If this sounds like surrendering to Al Qaeda consider that Al Qaeda is just a small part of the resistance. When the sunnite population turns against it Al Qaeda will soon loose its strength. Consider ths situation in Anbar province. In this province that is nearly totally Sunnite the population had enough of the Al Qaeda violence and they turned against it by siding with the Americans and government troups. Many enlisted with the police. This led to a strong reduction of Al Qaeda violence. This can only happen in tbis province because in the absense of a Shiite population there is no fear to become victim of Shiite violence that is supported by government troups.

Both Iraq and Kosovo have been advertised as "humanitarian" interventions. This supposes a kind of neutrality where we are fighting principaly on the side of justice and fairness. In reality however the Western and specially the American troops have never really been able to cut the ties that tie them to side side for whom they interfered.

It is time to realize that a humanitarian can only restore a balance of power between ethnic groups that has become too onesided. But after have restored a rough balance the interventionists should retreat and leave it to the local population to work out a practical solution.

Thursday, March 15, 2007

KFOR is not prepared for violence

KFOR and international leaders keep repeating that they are ready to quell potential violence in Kosovo.

On februari 10 they could show what they were worth when 3000 demonstrators tried to storm government buildings. Two demonstrators were killed. This resulted in a lot of discussion - mostly in Kosovo - about what went wrong and that way we get some inside view in how security in Kosovo really operates.

Some conclusions:
- Kosovo's police (KPS) was not involved in the preparations and did a poor job.
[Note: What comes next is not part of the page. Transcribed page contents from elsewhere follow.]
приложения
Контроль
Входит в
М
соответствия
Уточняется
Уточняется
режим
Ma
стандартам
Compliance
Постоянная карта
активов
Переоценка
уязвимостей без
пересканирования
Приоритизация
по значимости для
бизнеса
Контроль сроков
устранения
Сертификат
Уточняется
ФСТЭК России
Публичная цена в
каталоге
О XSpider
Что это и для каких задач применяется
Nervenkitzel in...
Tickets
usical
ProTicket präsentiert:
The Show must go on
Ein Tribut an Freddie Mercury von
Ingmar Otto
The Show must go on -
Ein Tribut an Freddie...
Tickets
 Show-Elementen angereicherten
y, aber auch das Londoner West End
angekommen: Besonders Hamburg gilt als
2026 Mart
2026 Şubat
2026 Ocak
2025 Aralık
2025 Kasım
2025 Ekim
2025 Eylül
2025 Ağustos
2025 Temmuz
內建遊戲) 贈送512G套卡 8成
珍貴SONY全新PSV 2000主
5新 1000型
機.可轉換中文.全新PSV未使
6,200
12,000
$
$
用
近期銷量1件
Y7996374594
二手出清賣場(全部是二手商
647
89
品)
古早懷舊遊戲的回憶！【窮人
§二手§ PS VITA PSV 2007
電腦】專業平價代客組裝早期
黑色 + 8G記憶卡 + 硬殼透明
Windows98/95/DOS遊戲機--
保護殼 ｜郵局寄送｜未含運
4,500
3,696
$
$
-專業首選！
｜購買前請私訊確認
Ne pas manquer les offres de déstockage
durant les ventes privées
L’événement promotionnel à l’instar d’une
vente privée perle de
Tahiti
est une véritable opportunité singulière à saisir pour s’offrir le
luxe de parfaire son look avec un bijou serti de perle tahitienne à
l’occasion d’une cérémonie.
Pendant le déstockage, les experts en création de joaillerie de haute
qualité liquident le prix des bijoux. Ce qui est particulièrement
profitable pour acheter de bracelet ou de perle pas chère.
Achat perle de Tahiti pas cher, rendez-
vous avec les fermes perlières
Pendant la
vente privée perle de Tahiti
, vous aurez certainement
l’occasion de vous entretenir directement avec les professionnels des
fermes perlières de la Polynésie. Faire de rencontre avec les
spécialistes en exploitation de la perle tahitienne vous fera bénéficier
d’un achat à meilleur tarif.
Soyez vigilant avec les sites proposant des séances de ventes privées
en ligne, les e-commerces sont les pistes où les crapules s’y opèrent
They don't have rubber bullets.
- There is not one water cannon in Kosovo.
- Only the Polish, Rumanian and Ukrainian units possessed riot gear. So none of the members of the Kosovo Contact Group have it.

Although in this case on the police was involved one gets the impression that the internationals in Kosovo are just as badly prepared as in 2004. There is no reason to believe that the soldiers are better prepared.

This somehow confirms my fears. NATO or KFOR spokesmen nearly always stay stuck in generalities when they tell how prepared they are. They only time they get more specific is when they say that KFOR has moved more troops to the north of Kosovo. It makes me wonder what NATO secretary Jaap de Hoop Scheffer really means when he says "Let nobody in Kosovo have any illusions that they should test KFOR ... That goes for the majority and the minority". Does he mean that KFOR is only prepared for violence from the minority?

My recommendations would be:
- introduce an exam for international policemen. It should contain both basic police skills and UN specific rules. The candidates should also have at least two years of experience as police man. The tests should be in English as the candidates should be fluent in that language.
- Both KFOR soldiers and international policemen should in their first month in Kosovo get an exercise that gives them an experience with violent demonstrations and their control. This should be done in a realistic test-village that the exercise protesters may try to burn down. This should also test the chain of command.
- Put more trust in Kosovo's police. They should be the first line of defense and should be equipped as such.